17.3.16

Contra la imaginación, de Christophe Donner


Un veneno infesta la literatura: la imaginación

Con Christophe Donner hay poca hermenéutica que podamos hacer. Sólo sabemos de él que es francés y calvo, escribe cuentos infantiles, tiene un gusto terrible para las camisas y en el 2000 publicó un manifiesto perturbador que incapacita para la ficción: Contra la imaginación (Espasa Hoy, 122 páginas).

Su lectura animará a quien crea que escribir es un compromiso intelectual y no un ejercicio evasivo. El libro es un ataque continuo contra el alejamiento de lo que “el arte ha de ofrecernos: un reflejo de la vida”. O sea, una diatriba contra la piedra angular de la ficción: la imaginación, esa “hipnosis” que, como “las rimas” y “la pequeña música de las palabras”, nos lleva a territorios banales y manidos. Porque al final la imaginación no es más que eso, una especie de refugio donde sólo habitan lugares comunes. Todo en ella se ha visto mil veces, desde las reconciliaciones amatorias bajo la lluvia a la muerte del soldado que compró la granja justo antes de ser movilizado.

Recorremos sus páginas planteando mociones, sin embargo todas nuestras objeciones son rebatidas. Donner ha estado allí, entre los amantes de las bellas mentiras, por lo que se adelanta y responde a casi todo.

La imaginación hoy es cobardía. Quizá en el pasado, con la hoguera preparada, había cierta excusa. “¿Para qué sirve la imaginación? A veces para salvar la piel. Uno tiene la necesidad de decir, pero no puede hacerlo, porque la policía estará al día siguiente en tu puerta. Es preciso entonces maquillar las palabras, inventar parábolas, localizar la historia en lugares lejanos y en tiempos remotos o futuros, allí donde el presente no puede reconocerse”.

Datos de origen:
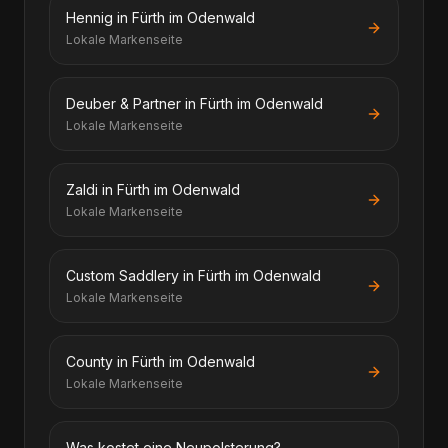
Hennig in Fürth im Odenwald
Lokale Markenseite
Deuber & Partner in Fürth im Odenwald
Lokale Markenseite
Zaldi in Fürth im Odenwald
Lokale Markenseite
Custom Saddlery in Fürth im Odenwald
Lokale Markenseite
County in Fürth im Odenwald
Lokale Markenseite
Was kostet eine Neupolsterung?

Qué hacer: Di si cada afirmación coincide con la reseña sobre Contra la imaginación, respondiendo sí o no y citando las palabras de la reseña que lo deciden. 1. El libro se publicó en el 2000. 2. El libro tiene más de doscientas páginas. 3. Según el libro, la imaginación a veces sirve para salvar la piel.

Solución:
1. Sí: "en el 2000 publicó un manifiesto perturbador que incapacita para la ficción: Contra la imaginación".
2. No: "(Espasa Hoy, 122 páginas)".
3. Sí: "¿Para qué sirve la imaginación? A veces para salvar la piel."